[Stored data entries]
= Beginning of Section =

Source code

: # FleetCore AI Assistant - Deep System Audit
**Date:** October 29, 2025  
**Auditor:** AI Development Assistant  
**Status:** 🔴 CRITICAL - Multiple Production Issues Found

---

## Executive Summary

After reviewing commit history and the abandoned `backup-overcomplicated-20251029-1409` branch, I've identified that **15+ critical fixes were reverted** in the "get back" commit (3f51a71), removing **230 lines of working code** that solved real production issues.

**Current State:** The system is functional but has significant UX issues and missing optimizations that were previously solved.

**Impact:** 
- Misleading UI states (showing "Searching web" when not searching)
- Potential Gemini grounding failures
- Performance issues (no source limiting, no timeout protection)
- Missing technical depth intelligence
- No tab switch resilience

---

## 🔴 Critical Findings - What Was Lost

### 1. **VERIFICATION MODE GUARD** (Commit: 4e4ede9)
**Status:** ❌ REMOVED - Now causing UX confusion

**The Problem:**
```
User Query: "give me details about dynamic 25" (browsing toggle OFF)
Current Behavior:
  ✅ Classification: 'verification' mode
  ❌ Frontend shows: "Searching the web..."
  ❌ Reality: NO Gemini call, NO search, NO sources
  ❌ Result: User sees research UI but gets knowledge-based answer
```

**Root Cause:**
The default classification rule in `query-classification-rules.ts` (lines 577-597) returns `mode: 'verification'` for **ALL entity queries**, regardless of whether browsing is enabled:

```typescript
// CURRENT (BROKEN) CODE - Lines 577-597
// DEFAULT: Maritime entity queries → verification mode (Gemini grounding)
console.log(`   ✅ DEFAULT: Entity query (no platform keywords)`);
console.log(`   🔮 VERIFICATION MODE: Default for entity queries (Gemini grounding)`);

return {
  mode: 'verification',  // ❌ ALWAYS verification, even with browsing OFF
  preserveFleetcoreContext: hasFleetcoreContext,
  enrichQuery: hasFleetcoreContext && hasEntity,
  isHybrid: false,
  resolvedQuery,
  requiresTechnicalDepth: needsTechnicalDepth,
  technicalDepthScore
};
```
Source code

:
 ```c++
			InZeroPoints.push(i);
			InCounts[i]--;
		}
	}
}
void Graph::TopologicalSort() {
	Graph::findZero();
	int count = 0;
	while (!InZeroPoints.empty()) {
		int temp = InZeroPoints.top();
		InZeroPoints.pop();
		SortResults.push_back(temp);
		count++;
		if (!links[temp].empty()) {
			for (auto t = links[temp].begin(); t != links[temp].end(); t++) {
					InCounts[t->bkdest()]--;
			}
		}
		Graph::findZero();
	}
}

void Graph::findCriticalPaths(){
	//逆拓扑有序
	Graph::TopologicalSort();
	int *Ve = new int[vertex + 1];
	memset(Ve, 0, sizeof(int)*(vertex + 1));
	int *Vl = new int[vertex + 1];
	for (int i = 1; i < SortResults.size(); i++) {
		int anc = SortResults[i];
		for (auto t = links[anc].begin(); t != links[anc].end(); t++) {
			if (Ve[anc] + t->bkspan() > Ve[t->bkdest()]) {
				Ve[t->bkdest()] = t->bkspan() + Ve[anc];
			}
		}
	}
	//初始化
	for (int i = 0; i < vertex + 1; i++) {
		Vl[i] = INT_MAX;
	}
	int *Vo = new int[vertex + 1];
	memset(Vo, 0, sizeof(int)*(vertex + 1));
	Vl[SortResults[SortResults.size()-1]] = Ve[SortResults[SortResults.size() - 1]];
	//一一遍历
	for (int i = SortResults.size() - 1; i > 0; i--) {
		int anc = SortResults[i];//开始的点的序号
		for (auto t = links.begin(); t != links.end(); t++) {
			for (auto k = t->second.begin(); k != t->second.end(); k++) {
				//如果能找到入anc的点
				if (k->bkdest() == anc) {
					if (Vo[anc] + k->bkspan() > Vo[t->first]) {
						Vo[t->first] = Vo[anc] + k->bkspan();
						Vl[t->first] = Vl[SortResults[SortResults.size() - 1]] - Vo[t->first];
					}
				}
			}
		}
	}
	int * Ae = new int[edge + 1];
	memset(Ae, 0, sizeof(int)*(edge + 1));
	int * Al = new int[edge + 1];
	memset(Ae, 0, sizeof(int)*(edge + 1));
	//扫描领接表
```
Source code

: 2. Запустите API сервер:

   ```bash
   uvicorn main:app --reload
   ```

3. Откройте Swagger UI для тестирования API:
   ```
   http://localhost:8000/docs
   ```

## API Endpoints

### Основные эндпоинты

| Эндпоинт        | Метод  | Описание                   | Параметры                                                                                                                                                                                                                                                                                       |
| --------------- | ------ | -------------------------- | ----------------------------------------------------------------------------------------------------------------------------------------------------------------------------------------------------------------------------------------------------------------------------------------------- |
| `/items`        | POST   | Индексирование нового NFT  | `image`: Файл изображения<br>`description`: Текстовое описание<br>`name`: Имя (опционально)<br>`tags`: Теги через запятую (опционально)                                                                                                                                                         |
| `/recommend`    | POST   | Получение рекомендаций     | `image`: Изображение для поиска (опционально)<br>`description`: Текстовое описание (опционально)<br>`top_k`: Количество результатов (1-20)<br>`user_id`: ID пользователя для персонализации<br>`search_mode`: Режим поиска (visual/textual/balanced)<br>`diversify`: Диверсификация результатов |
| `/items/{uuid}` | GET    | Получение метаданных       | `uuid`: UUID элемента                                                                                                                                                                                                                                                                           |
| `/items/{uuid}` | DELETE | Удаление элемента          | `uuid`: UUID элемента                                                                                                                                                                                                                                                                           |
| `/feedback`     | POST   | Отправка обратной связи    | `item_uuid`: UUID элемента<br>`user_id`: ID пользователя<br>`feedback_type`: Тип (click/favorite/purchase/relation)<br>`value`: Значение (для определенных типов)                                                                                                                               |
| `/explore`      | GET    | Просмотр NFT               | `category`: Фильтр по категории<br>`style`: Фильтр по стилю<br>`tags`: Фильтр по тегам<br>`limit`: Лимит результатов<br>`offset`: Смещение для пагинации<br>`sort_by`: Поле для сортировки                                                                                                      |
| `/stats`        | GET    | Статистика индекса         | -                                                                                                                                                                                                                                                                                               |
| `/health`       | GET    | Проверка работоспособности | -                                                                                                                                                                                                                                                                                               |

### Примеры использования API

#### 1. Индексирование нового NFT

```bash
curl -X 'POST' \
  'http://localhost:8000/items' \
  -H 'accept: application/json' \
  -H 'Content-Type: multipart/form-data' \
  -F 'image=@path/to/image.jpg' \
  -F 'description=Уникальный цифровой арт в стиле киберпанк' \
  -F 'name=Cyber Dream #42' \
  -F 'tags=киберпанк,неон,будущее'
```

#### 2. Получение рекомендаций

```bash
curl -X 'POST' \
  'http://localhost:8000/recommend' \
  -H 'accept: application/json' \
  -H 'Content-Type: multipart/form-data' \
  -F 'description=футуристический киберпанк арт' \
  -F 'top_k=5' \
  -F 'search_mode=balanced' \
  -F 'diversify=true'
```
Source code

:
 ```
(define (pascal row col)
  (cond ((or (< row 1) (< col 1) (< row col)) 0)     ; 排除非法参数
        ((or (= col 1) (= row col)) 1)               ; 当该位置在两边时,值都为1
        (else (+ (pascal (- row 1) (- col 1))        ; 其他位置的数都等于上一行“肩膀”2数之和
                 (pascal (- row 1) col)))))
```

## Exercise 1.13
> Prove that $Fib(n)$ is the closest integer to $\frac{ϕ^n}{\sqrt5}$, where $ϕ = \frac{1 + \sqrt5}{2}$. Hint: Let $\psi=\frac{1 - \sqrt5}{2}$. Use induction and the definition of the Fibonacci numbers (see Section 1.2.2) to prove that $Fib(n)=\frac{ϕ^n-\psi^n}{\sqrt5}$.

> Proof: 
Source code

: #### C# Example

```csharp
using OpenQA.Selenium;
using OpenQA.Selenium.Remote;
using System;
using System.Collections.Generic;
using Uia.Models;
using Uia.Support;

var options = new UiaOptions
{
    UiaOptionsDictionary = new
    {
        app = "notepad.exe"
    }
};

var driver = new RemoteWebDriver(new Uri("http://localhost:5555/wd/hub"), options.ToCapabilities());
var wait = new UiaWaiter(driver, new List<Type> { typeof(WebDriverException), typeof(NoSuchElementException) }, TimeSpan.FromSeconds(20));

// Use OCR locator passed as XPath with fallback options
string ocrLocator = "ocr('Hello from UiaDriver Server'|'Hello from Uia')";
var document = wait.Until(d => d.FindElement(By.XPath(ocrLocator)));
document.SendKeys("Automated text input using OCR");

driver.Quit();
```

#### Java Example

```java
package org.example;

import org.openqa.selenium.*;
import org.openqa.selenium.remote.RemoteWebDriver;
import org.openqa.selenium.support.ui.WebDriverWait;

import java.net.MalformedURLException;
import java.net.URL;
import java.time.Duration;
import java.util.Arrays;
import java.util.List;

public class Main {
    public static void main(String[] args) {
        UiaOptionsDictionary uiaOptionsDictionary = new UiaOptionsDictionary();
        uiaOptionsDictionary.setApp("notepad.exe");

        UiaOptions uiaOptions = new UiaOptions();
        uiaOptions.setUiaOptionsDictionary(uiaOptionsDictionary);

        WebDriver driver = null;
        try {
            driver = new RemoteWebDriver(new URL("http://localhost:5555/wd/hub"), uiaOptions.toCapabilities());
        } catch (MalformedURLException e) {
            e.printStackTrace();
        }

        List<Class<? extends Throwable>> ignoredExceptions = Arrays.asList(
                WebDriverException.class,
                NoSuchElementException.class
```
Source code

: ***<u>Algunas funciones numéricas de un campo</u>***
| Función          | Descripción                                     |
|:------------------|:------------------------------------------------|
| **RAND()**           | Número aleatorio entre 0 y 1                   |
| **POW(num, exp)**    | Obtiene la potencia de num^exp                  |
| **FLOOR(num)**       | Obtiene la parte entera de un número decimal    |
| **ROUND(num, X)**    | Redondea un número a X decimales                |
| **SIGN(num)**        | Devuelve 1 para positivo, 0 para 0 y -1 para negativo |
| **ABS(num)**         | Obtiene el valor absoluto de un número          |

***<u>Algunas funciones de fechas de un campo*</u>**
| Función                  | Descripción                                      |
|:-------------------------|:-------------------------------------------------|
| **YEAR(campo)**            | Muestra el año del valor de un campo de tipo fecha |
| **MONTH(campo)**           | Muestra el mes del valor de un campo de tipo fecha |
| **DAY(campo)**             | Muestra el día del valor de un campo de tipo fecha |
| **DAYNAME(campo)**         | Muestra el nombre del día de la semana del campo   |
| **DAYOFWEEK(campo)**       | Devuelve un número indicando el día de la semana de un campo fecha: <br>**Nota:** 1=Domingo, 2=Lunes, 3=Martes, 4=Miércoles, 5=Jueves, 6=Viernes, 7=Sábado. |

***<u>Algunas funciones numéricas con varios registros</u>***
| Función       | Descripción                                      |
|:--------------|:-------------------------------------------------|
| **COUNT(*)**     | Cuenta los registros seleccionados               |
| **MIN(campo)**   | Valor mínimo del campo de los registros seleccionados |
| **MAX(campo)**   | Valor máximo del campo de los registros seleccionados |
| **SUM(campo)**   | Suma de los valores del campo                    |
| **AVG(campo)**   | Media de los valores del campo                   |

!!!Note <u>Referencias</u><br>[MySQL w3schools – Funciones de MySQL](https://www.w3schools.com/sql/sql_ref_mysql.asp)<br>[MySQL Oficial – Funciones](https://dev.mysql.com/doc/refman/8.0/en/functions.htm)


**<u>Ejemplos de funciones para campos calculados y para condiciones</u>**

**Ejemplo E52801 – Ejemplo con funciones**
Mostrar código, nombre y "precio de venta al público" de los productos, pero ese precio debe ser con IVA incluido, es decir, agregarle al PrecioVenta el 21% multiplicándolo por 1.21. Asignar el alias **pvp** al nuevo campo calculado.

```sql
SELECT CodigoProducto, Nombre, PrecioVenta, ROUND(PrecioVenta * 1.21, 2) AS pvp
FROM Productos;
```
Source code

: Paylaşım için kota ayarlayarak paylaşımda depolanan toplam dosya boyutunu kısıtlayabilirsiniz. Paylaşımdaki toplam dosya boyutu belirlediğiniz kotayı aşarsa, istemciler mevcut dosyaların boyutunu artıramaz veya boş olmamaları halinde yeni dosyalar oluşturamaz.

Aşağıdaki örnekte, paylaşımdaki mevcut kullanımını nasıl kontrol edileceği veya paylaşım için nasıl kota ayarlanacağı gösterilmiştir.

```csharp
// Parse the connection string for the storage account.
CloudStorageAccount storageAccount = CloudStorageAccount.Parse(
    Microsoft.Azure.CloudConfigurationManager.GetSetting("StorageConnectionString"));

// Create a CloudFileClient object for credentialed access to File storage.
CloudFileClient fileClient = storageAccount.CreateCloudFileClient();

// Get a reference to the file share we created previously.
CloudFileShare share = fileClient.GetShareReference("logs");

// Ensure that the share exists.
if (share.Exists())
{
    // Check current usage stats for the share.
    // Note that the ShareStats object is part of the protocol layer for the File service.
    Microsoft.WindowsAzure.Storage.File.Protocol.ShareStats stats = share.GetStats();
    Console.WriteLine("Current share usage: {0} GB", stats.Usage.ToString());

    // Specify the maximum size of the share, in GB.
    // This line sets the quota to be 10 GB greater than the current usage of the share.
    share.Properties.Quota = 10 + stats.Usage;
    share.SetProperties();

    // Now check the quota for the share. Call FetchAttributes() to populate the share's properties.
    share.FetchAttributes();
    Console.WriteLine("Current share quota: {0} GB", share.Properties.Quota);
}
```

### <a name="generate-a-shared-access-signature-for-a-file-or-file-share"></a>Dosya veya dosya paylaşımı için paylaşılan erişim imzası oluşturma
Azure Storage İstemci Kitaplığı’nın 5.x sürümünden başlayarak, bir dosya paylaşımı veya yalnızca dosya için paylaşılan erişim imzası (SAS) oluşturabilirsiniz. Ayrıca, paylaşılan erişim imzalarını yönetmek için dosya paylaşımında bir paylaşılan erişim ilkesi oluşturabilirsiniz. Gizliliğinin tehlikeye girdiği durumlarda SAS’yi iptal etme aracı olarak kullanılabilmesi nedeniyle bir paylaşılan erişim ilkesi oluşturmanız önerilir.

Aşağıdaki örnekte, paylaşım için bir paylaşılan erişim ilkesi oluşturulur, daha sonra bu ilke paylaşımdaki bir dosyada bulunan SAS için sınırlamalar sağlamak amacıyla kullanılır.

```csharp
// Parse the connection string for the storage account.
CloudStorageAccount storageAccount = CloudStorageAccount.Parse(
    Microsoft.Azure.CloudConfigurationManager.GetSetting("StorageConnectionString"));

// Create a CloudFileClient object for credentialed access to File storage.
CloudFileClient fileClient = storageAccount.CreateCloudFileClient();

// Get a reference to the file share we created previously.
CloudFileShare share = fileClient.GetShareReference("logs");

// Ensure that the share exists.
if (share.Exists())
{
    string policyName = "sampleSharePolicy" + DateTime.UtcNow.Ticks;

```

= End of Section =

#### Aim of the exercise:
Starting at the line that contains "#### 1. Индексирование нового NFT" and stopping after the line that contains "## Exercise 1.13", write out every line exactly as it appears above, and no other line.

#### Answer section:
#### 1. Индексирование нового NFT

```bash
curl -X 'POST' \
  'http://localhost:8000/items' \
  -H 'accept: application/json' \
  -H 'Content-Type: multipart/form-data' \
  -F 'image=@path/to/image.jpg' \
  -F 'description=Уникальный цифровой арт в стиле киберпанк' \
  -F 'name=Cyber Dream #42' \
  -F 'tags=киберпанк,неон,будущее'
```

#### 2. Получение рекомендаций

```bash
curl -X 'POST' \
  'http://localhost:8000/recommend' \
  -H 'accept: application/json' \
  -H 'Content-Type: multipart/form-data' \
  -F 'description=футуристический киберпанк арт' \
  -F 'top_k=5' \
  -F 'search_mode=balanced' \
  -F 'diversify=true'
```
Source code

:
 ```
(define (pascal row col)
  (cond ((or (< row 1) (< col 1) (< row col)) 0)     ; 排除非法参数
        ((or (= col 1) (= row col)) 1)               ; 当该位置在两边时,值都为1
        (else (+ (pascal (- row 1) (- col 1))        ; 其他位置的数都等于上一行“肩膀”2数之和
                 (pascal (- row 1) col)))))
```

## Exercise 1.13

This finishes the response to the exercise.